#### Статья

У Шейлока "нет музыки в душе". Мир, в котором ОН живет, мрачен, в нем царит одно божество - золото. Жажда накопления убила в Шейлоке способность наслаждаться радостями жизни, а любовь к золоту притупила даже родительское чувство. Когда Джессика бежит из его дома, то обезумевший от горя Шейлок мечется по улицам Венеции, но он ищет не столько беглянку-дочь, сколько унесенные ею бриллианты и дукаты.

Этот Шейлок, Шейлок-буржуа, не может вызвать иного чувства, кроме презрения, и недаром сцены, изображающие его скупость и жадность к деньгам, написаны в комическом плане. Но это не весь Шейлок, и это не вся правда о нем.

А кто его враг-Антонио? Он-то ведь и есть "венецианский купец". У Антонио "одно судно плывет в Триполи, другое в Индию; кроме того... третье у него сейчас в Мексике, четвертое в Англии, и остальные суда тоже разбросаны по всему свету" (I, 3). Он купец-авантюрист, каких было много в эпоху Возрождения. Свои дела он ведет с большим размахом. Его суда -

 Как богатеи и вельможи вод
 Иль пышная процессия морская,
 С презреньем смотрят на торговцев мелких,
 Что кланяются низко им с почтеньем,
 Когда они летят на тканых крыльях.

(I, 1)

Выбор этих двух фигур - ростовщика и купца - у Шекспира не случаен. Он соответствовал той исторической ступени, на которой тогда находилась буржуазия, и надо только удивляться социальной проницательности великого драматурга.

"Средние века, - читаем мы у Маркса, - оставили после себя две различные формы капитала, которые достигают зрелости в самых различных общественно-экономических формациях и до наступления эры капиталистического способа производства считаются капиталом как таковым: ростовщический капитал и купеческий капитал"*.

* (К. Маркс и Ф. Энгельс, Сочинения, т. 23, стр. 759-760.)

Конфликт этот в пьесе есть, но не в нем основная идея произведения.

"Венецианский купец" обнимает круг больших общечеловеческих вопросов: закон государства, родительская воля, интересы личности, право - в широком и узком смысле слова, правосудие и милосердие, и над всеми ими господствует тема справедливости.

Параллельно с основным конфликтом (Антонио-Шейлок) в пьесе развивается линия действия, относящаяся к Бассанио и Порции. Вначале кажется, что эти два сюжета соединены механически. Постепенно, однако, выясняется глубокая идейная связь этой линии действия с конфликтом между Антонио и Шейлоком.

########

__Задания к упражнению__.
**1.** Какая тема, согласно статье, господствует над всеми вопросами, которые охватывает «Венецианский купец»?
**2.** Превратите в нумерованный список строки приведенных ниже записей, начиная с первой строки записей и до строки с «order: Dipsacales» включительно. Пустые строки пропустите.

#### Исходные данные

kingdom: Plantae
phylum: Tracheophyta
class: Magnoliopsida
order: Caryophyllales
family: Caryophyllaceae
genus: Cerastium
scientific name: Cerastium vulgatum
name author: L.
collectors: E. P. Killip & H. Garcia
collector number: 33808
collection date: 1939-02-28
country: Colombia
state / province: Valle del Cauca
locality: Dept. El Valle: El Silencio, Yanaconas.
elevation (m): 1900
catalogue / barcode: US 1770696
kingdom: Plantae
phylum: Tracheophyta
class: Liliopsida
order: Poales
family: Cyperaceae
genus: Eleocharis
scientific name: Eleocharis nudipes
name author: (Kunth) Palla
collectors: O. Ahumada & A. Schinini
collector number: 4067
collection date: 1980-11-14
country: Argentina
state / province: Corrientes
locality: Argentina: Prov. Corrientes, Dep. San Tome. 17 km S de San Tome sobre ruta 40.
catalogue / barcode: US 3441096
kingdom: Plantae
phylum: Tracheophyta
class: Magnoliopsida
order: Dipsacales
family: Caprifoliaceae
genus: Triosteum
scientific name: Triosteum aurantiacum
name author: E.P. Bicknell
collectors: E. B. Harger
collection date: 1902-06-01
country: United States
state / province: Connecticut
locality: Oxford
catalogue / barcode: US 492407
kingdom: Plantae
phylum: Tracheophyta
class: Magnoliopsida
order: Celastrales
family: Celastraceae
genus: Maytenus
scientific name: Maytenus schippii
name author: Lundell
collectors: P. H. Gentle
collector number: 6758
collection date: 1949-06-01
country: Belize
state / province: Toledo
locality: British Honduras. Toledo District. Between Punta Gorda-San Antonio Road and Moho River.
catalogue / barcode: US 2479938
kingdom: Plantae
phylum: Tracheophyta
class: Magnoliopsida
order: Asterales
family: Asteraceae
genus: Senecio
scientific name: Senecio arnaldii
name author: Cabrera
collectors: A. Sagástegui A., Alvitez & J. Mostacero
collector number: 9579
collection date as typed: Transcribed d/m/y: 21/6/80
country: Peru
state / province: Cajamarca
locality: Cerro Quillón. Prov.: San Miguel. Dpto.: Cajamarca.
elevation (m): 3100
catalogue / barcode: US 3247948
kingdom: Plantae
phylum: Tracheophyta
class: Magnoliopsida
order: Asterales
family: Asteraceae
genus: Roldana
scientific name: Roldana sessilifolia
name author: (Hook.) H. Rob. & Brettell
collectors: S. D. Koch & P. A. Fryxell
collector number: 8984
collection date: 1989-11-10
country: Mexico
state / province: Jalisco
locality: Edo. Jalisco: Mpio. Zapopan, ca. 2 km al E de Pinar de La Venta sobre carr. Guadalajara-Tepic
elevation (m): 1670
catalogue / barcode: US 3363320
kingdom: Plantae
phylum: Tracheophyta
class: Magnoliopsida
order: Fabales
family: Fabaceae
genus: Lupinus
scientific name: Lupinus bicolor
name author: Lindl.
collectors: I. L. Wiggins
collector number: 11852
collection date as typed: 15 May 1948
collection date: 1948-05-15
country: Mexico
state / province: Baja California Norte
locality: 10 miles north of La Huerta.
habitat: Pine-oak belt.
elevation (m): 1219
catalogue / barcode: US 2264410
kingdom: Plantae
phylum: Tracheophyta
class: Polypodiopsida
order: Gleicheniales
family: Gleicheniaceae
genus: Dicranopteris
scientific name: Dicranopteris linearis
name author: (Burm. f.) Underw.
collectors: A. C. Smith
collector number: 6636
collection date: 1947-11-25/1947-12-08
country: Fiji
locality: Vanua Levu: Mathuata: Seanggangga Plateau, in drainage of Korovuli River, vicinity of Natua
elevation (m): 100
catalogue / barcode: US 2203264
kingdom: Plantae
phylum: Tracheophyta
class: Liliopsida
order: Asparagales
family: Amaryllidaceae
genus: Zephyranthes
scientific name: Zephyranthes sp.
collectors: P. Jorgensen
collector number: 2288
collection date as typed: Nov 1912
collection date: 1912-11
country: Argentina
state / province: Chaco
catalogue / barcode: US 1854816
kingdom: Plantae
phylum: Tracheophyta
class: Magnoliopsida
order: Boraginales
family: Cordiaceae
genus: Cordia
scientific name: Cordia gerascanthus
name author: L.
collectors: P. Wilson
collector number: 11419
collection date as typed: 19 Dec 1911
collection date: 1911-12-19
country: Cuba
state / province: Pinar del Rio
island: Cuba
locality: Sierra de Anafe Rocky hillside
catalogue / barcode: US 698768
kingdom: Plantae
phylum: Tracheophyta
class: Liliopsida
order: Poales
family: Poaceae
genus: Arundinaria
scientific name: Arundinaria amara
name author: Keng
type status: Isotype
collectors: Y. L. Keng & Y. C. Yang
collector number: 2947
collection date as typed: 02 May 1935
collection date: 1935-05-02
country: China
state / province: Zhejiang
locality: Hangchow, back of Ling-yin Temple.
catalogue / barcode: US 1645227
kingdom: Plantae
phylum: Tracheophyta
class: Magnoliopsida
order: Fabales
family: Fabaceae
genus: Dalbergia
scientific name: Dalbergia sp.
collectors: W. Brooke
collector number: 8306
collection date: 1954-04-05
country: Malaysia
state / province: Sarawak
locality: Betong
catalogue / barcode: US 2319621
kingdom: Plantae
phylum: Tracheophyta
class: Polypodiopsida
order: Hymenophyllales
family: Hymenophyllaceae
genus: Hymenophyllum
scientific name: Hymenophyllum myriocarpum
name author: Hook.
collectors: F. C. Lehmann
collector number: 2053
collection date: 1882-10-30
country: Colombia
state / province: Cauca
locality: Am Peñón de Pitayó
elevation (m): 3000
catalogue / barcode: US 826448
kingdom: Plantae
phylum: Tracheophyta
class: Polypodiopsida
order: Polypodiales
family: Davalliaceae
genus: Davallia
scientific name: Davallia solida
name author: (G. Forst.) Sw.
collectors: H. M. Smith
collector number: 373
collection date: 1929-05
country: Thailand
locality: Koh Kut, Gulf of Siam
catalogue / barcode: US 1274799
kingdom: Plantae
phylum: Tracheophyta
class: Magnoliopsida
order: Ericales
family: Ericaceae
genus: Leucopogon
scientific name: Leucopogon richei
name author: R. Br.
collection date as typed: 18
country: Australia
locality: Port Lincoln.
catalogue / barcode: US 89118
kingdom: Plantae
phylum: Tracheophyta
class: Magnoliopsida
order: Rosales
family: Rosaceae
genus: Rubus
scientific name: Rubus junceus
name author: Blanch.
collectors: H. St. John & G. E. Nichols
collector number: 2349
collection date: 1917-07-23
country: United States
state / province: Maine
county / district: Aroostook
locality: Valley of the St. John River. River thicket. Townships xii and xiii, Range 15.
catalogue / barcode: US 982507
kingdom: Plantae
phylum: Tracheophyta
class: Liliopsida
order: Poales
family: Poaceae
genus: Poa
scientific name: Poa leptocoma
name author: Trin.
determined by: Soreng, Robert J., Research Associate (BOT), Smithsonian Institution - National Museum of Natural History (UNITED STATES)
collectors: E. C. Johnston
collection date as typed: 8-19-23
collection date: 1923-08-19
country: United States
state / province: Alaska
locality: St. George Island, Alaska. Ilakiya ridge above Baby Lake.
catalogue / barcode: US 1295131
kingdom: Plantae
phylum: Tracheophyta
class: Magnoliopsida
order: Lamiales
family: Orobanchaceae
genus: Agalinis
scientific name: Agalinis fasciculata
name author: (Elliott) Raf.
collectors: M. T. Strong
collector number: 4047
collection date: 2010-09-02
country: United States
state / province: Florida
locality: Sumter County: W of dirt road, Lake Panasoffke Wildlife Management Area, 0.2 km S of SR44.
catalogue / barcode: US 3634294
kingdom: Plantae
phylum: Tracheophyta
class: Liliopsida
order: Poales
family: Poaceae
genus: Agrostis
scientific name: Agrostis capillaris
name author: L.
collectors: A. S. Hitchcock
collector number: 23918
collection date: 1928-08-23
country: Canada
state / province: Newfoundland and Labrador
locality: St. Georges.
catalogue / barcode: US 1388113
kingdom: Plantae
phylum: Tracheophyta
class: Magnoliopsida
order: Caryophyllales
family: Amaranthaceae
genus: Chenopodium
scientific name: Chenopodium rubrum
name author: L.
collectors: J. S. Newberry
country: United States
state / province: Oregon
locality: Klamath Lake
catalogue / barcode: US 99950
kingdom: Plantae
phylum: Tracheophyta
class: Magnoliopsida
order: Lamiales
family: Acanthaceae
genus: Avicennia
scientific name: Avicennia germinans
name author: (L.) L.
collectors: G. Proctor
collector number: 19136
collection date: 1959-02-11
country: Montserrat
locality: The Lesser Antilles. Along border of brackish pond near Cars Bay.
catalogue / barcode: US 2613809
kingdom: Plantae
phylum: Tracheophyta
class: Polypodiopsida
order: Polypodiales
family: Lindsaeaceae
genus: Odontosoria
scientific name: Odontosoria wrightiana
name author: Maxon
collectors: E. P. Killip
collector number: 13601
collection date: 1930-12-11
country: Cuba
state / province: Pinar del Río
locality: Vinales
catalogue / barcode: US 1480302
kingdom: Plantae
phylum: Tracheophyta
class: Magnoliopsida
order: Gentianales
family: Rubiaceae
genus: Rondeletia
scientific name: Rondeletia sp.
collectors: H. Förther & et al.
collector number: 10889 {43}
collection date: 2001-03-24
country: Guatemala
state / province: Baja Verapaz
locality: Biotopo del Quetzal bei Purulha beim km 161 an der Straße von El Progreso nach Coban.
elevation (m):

########

__Результаты выполнения__.
**1.** Тема справедливости.

**2.**
1. kingdom: Plantae
2. phylum: Tracheophyta
3. class: Magnoliopsida
4. order: Caryophyllales
5. family: Caryophyllaceae
6. genus: Cerastium
7. scientific name: Cerastium vulgatum
8. name author: L.
9. collectors: E. P. Killip & H. Garcia
10. collector number: 33808
11. collection date: 1939-02-28
12. country: Colombia
13. state / province: Valle del Cauca
14. locality: Dept. El Valle: El Silencio, Yanaconas.
15. elevation (m): 1900
16. catalogue / barcode: US 1770696
17. kingdom: Plantae
18. phylum: Tracheophyta
19. class: Liliopsida
20. order: Poales
21. family: Cyperaceae
22. genus: Eleocharis
23. scientific name: Eleocharis nudipes
24. name author: (Kunth) Palla
25. collectors: O. Ahumada & A. Schinini
26. collector number: 4067
27. collection date: 1980-11-14
28. country: Argentina
29. state / province: Corrientes
30. locality: Argentina: Prov. Corrientes, Dep. San Tome. 17 km S de San Tome sobre ruta 40.
31. catalogue / barcode: US 3441096
32. kingdom: Plantae
33. phylum: Tracheophyta
34. class: Magnoliopsida
35. order: Dipsacales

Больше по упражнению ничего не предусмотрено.